WPJ: “If only it was not written in Aristotle’s book then I …”
SO: [Laughing] Right. “You have so plainly demonstrated it to me that the nerves come from the brain that if I hadn’t read it in Aristotle, then I would believe it.” That idea, which Francis Bacon talked about too, what a man wishes were true, he more readily believes. That’s what we constantly have to overcome, and that’s what scientists themselves have to overcome within themselves. They are constantly fighting the battle against confirmation bias themselves, so they ought to realize that the general public is going to be facing the same thing with less knowledge; it’s going to be even harder for them. Therefore, the process and the know-how part of it are really important. And you’re never going to get everybody. But that’s not the point.

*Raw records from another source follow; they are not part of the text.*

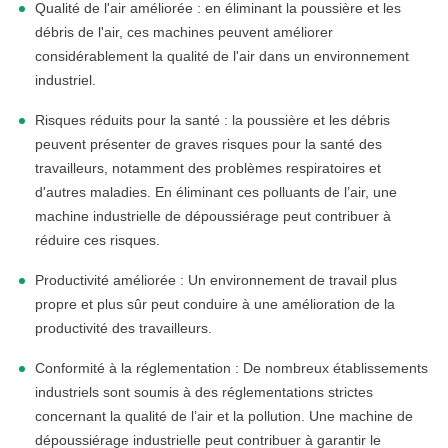
Qualité de l'air améliorée : en éliminant la poussière et les
débris de l'air, ces machines peuvent améliorer
considérablement la qualité de l'air dans un environnement
industriel.
Risques réduits pour la santé : la poussière et les débris
peuvent présenter de graves risques pour la santé des
travailleurs, notamment des problèmes respiratoires et
d'autres maladies. En éliminant ces polluants de l’air, une
machine industrielle de dépoussiérage peut contribuer à
réduire ces risques.
Productivité améliorée : Un environnement de travail plus
propre et plus sûr peut conduire à une amélioration de la
productivité des travailleurs.
Conformité à la réglementation : De nombreux établissements
industriels sont soumis à des réglementations strictes
concernant la qualité de l’air et la pollution. Une machine de
dépoussiérage industrielle peut contribuer à garantir le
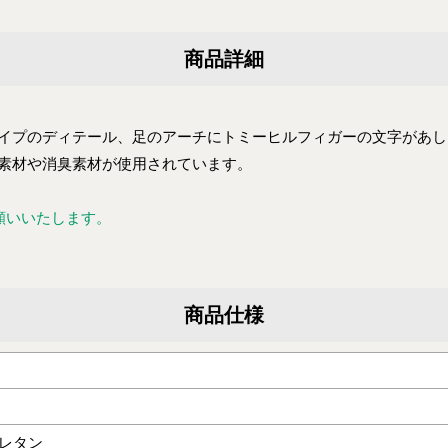
商品詳細
イプのディテール、足のアーチにトミーヒルフィガーの文字があし
素材や消臭素材が使用されています。
願いいたします。
商品仕様
ウレタン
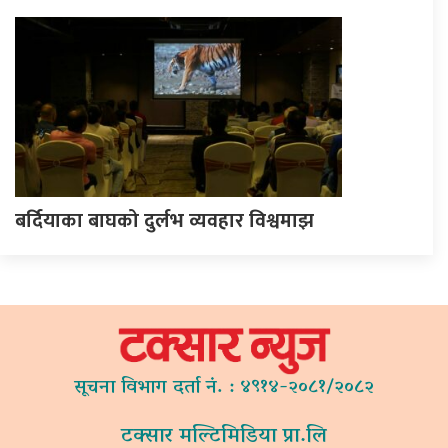
बर्दियाका बाघको दुर्लभ व्यवहार विश्वमाझ
सूचना विभाग दर्ता नं. : ४९१४-२०८१/२०८२
टक्सार मल्टिमिडिया प्रा.लि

WPJ: You’ve hit on my final question: Who do you hope picks this book up and reads it? With something like this—a book over 500 pages, often times tackling dense material—do you fear that those willing to take the time [to read it] are already on your side, that you will just be preaching to the choir?
SO: It’s definitely a concern. What I hope is that there’s a fair number of people who know that something is wrong, but aren’t sure why and can’t articulate it—and don’t have the historical background to really put a finger on it. Whether they are policymakers or whether they are engineers, this book provides that. I don’t think that this book is going to be picked up and read by your crazy Uncle Joe who’s a climate denier. But it may be picked up and read by Joe’s brother or sister-in-law who then has some factual tools to refute that disinformation and to express their emotional reasons why it’s important to them. […]
WPJ: Is there hope in reaching the crazy Uncle Joe?
SO: The crazy Uncle Joe generally is an authoritarian who is going to be influenced by other authoritarians, and science is an antiauthoritarian process. [ … ] My job is to write it because I believe it to be even-handed and true to the extent to which I can make it that way, and it’ll be up to the readers to decide whether or not they value it. [ … ] Science—like journalism, like leadership—isn’t about telling us what we want to hear; it’s about telling us what we need to know.
The interview has been edited and condensed for clarity.